Town agrees to allow some felons to volunteer with youth
By Kristen Swing
Policy changes included more thorough background checks for those volunteering with such programs, screenings the town has agreed to fund in an effort to make sure they are being conducted correctly.
Individuals who have been found guilty of any sex offense or felony violent offense are not allowed to be a part of a program. Also not allowed, according to the policy, are individuals who have been found guilty of a felony, nonviolent offense within the last 10 years.
Now, however, leaders have agreed to be a little more flexible for people who fall into the latter category, but have been volunteering with a program for at least one season.
“The policy is fairly restrictive,” said Bob Browning, town administrator. “There are some circumstances where somebody has already been volunteering and their felony is nonviolence related and non-sexual related. Now we’re saying they can’t because we have this new policy.”
With the BMA’s unanimous vote April 8, the policy has changed so such an individual may be allowed to continue participating in a youth program within the town.Leaders agreed to allow the granting of a waiver if the circumstances of the crime give no real concern to the safety of the youth participants, the individual has been involved in the program for at least one season without any problems and the youth association recommends his or her continued involvement.
“We’re talking about crimes that are more likely to be something of a money issue,” Browning said. “It could be something — a default on a contract or something. It can fall from a civil to a criminal situation.”
The waiver option was brought to the BMA when it was discovered that a Little League volunteer appeared to fall into this particular category.
“There has only been one circumstance in which it has come forward as a possibility this person may fit,” Browning said. “It triggered the discussion, but there ended up not being a need for it.”
According to Browning, further investigation into the individual’s background led to the determination that there was no policy violation in the first place.
“There are zero people at present that this applies to,” he said.
That number could change, however, because background checks are still being conducted.
“We are still getting some of those background reports back in,” Browning said.
Ideally, such checks would have been completed prior to the start of the Little League season, Browning said.
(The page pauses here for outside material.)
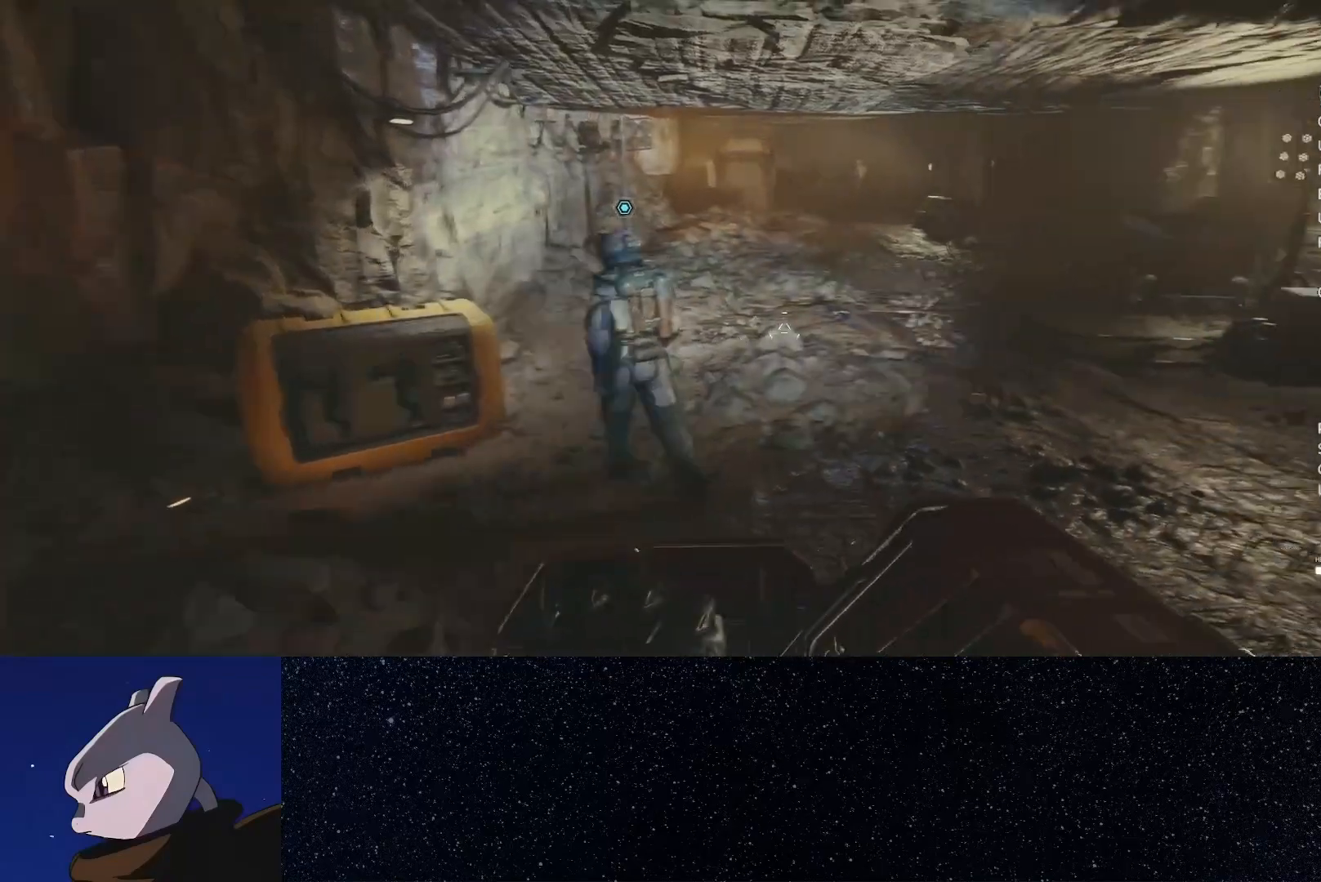
{"dt_ms": 500, "buttons": [], "left_stick": "center", "right_stick": "center", "button_events": []}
But the inaugural year with the new policy has caused a few hiccups along the way.
“Little League has been very cooperative but we are still transitioning to this new program,” Browning said. “(Volunteer forms) are coming in piecemeal so (the background checks) are being run piecemeal.”
By the time soccer season rolls around, Browning said the town will be more “proactive on the front end” to ensure required forms are turned in by all volunteers prior to the start of the season.
The town’s policy, which follows closely the Tennessee Parks and Recreation guidelines, also prohibits from volunteering any individuals who have had a misdemeanor related to violence within the last seven years, one related to drugs and alcohol within the last 18 months or any misdemeanor within the last five years that would be considered a potential danger to children or is related to volunteer duties.